We had an excellent slate of submissions this year for awards, and we appreciate all of you who took the time out to apply and the committee members who were charged with the difficult task of choosing the winners.
Award of Excellence
Watkins Museum of History, Lawrence, KS
Kansas People’s History Project
The Kansas People’s History Project (KPHP) consisted of an exhibition and series of workshops facilitated by lead artist, Dave Loewenstein, at sites across Kansas. Participants shared stories about people and events in Kansas’ past, explored ways to depict these stories in broadside prints, learned about resources for historical research, and were encouraged to partner with others to develop and submit concepts for broadsides. By spring 2016, 42 designs were submitted and displayed on the project website, www.kansaspeopleshistoryproject.com
. A group of 13 designs were selected for development as a portfolio of hand-pulled screen prints, printed by Justin Marable.
In May, 2016, “Hidden Forces: The Kansas People’s History Project,” an exhibition featuring work from the project, opened at the Watkins Museum. Two venues have committed to showing it in fall 2016 and winter 2017. Overall, 2,448 people participated in project workshops, attended museum programs, and viewed the exhibition.
The Awards Committee would also like to give special recognition to the Kansas Museum of History for their exhibit, “Captured: The Extraordinary Life of Colonel Hughes.”
Tonganoxie Community Historical Society, Tonganoxie
“Traditional Tales of Tonganoxie; The First 100 Years” DVD Series
“Traditional Tales of Tonganoxie” is a set of four DVDs that tell the history of the first 100 years of Tonganoxie, Kansas. The set contains thirty chapters and totals six hours. The history and stories are presented using photographs, maps, and diagrams with descriptions provided by narration and clips from over fourteen oral history interviews. Released in 2016, it coincides with the 35th anniversary of the Tonganoxie Community Historical Society. The DVD series was introduced to the community at the Sesquicentennial celebration of the platting of Tonganoxie on June 11, 2016. The most important goal was recording the local history and making it available to the community.
Graphic Design Award
Kauffman Museum at Bethel College, Newton
Gallery Guide for “Memory Matters: Works by Gesine Janzen”

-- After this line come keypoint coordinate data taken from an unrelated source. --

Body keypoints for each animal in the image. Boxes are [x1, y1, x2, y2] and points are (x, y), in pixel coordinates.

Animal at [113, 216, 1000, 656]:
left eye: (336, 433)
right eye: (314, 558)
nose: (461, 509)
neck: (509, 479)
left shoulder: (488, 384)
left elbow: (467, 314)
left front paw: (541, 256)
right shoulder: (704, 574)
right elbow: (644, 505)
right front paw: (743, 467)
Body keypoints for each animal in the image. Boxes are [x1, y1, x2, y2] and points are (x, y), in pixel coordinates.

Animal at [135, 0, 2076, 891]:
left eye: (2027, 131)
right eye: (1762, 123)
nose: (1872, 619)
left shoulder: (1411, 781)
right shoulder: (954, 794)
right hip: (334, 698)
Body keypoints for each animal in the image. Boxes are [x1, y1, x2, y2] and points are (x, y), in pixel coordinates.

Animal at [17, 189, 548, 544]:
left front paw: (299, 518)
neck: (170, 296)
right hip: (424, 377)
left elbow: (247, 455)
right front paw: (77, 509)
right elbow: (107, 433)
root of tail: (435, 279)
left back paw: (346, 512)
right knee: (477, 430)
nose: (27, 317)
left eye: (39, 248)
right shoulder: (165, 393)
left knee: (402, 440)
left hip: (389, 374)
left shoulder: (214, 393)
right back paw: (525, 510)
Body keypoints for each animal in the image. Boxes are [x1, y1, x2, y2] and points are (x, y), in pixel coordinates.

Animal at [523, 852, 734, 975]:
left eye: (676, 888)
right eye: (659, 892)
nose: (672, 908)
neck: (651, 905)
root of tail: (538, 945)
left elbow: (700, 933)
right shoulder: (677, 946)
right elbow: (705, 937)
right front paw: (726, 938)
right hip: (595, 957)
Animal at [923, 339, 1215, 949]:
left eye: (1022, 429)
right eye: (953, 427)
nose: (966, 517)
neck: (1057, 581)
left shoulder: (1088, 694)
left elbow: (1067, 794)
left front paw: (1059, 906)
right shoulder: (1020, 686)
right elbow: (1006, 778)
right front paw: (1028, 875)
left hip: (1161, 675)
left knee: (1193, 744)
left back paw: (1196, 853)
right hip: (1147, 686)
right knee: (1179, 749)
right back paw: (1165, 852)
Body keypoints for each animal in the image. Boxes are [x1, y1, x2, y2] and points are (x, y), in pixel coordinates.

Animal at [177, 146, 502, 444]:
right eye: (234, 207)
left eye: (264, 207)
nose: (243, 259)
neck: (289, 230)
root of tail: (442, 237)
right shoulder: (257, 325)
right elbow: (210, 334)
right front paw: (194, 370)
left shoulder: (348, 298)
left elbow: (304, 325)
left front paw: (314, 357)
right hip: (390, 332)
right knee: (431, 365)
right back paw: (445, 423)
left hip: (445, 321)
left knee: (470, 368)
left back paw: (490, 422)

The Kauffman Museum’s 2016-2017 special exhibit “Memory Matters: Works by Gesine Janzen” features large-scale mixed-media installations by printmaker Gesine Janzen juxtaposed with a “memory island” of artifacts drawn from the Kauffman Museum collection. The artist requested that traditional wall labels NOT be used to identify her works of art to avoid “visual clutter” that would distract from her complex pieces. This required the creation of a gallery guide for visitors to identify the titles and materials of the works of art and to provide the artist’s descriptions of the works. The goal of the project was to create a gallery guide that could be “taken away” and become a memory of the exhibit, since memory was the key theme.
Distinguished Service Award
Katie Armitage, Lawrence, KS
Nominated by: Douglas County Historical Society, Lawrence
For nearly fifty years, Katie Armitage has served the Kansas museum community through her work as a volunteer and researcher at the Watkins Museum, work at the Kansas State Historical Society, providing Lawrence history classes and tours, and co-founding Civil War on the Western Frontier in Lawrence. Throughout this period, she has continued to research and publish work on Kansas History and advocate for museums and museum education.
Katie Armitage has served as a volunteer and part-time employee in several capacities at the Watkins Museum of History/Douglas County Historical Society since the 1970s. Katie now serves the museum on many levels. In addition to her membership in the Douglas County Historical Society and her financial donations to the Watkins Museum, each Wednesday afternoon she is stationed at the front entrance of the Watkins where she greets visitors and provides an introduction to the museum. She also uses this time to make herself available to researchers with questions about Kansas history. Katie has also made significant contributions as an excellent lecturer and tour guide for numerous public programs. She has researched and developed not only lectures, but also hands-on educational programs such as the Let’s Build a Mud Fort program for youth, which she began in 1996. She has conducted tours of Oak Hill Cemetery for youth and the general public. In addition Katie has conducted many walking and bus tours featuring the infamous Quantrill’s Raid on Lawrence in 1863 and the history of the Santa Fe and Oregon Trails. In 2012, Katie served on the Core Exhibit development team at the Watkins Museum and wrote several sections of exhibit script. She was the Douglas County Historical Society Volunteer of the Year in 2013. In 2015, she served on a special committee to develop a memorial walking tour of Oak Hill Cemetery that featured the graves and life stories of veterans from the Civil War to Vietnam. Thank you to Katie Armitage for her many years of dedicated service to the Kansas museum community!